_QUOTED PASSAGE:_
Get started with Astro Observe
Astro Observe is Astronomer's comphrehensive observability solution for Apache Airflow®. It allows you to define data products consisting of Airflow pipelines and datasets across your deployments. You can set Service Level Agreements (SLAs) on these data products to ensure that your data is delivered on time and is fresh. Easy to set up alerts notify you when SLAs are not met.
After you complete this tutorial, you'll be able to use Astro Observe to:
- Create a data product.
- Set a timeliness SLA on a data product.
- Set a freshness SLA on a data product.
- Create an alert in case of an SLA not being met.
There are multiple resources for learning about this topic. See also:
Time to complete
This quickstart takes approximately 45 minutes to complete.
Assumed knowledge
To get the most out of this tutorial, make sure you have an understanding of:
- Basic Airflow concepts. See Introduction to Apache Airflow.
- Basic observability concepts like data products and SLAs. See Observability.
- Basics knowledge of how to navigate the Astro Observe UI.
Prerequisites
- An Astro account with access to Astro Observe. A free trial is available.
- A GitHub account with permission to authorize GitHub Apps. If you do not have a GitHub account, you can create one for free on the GitHub website.
Step 1: Set up your Astro deployment
-
Log in to your Astro account.
-
Click on + Deployment to create a new deployment using default settings.
-
Fork the Observe Quickstart GitHub repository to your GitHub account.

_INPUT FOR THIS TASK:_
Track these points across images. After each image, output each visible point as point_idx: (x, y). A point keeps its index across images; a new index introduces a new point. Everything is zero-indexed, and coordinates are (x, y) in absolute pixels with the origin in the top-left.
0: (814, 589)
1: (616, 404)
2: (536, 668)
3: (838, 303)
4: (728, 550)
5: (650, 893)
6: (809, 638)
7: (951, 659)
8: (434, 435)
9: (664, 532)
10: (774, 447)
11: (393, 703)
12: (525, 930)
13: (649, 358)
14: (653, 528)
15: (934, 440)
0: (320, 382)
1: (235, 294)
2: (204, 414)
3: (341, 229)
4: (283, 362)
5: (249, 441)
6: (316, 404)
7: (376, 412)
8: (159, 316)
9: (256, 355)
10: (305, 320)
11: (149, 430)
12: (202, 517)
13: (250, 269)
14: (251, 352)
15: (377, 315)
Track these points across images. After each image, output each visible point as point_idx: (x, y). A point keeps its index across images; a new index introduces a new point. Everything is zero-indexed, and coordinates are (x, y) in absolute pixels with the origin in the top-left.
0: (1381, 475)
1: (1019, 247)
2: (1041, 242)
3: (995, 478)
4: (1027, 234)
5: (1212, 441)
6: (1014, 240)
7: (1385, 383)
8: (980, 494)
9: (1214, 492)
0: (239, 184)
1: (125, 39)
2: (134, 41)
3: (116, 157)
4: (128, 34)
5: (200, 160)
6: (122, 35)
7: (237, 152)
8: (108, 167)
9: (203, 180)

_CHALLENGE A:_ In the Astro Observe guide, about how long does the quickstart take to complete?
_CHALLENGE B:_ Render the records as a Markdown table with the columns Row and Line, beginning at their first line and stopping after the line that contains "15: (377, 315)". Leave out blank lines.
The records have nothing to do with the Astro Observe guide.

_TASK RESPONSE A:_ About 45 minutes.

_TASK RESPONSE B:_
| Row | Line |
|---|---|
| 1 | Track these points across images. After each image, output each visible point as point_idx: (x, y). A point keeps its index across images; a new index introduces a new point. Everything is zero-indexed, and coordinates are (x, y) in absolute pixels with the origin in the top-left. |
| 2 | 0: (814, 589) |
| 3 | 1: (616, 404) |
| 4 | 2: (536, 668) |
| 5 | 3: (838, 303) |
| 6 | 4: (728, 550) |
| 7 | 5: (650, 893) |
| 8 | 6: (809, 638) |
| 9 | 7: (951, 659) |
| 10 | 8: (434, 435) |
| 11 | 9: (664, 532) |
| 12 | 10: (774, 447) |
| 13 | 11: (393, 703) |
| 14 | 12: (525, 930) |
| 15 | 13: (649, 358) |
| 16 | 14: (653, 528) |
| 17 | 15: (934, 440) |
| 18 | 0: (320, 382) |
| 19 | 1: (235, 294) |
| 20 | 2: (204, 414) |
| 21 | 3: (341, 229) |
| 22 | 4: (283, 362) |
| 23 | 5: (249, 441) |
| 24 | 6: (316, 404) |
| 25 | 7: (376, 412) |
| 26 | 8: (159, 316) |
| 27 | 9: (256, 355) |
| 28 | 10: (305, 320) |
| 29 | 11: (149, 430) |
| 30 | 12: (202, 517) |
| 31 | 13: (250, 269) |
| 32 | 14: (251, 352) |
| 33 | 15: (377, 315) |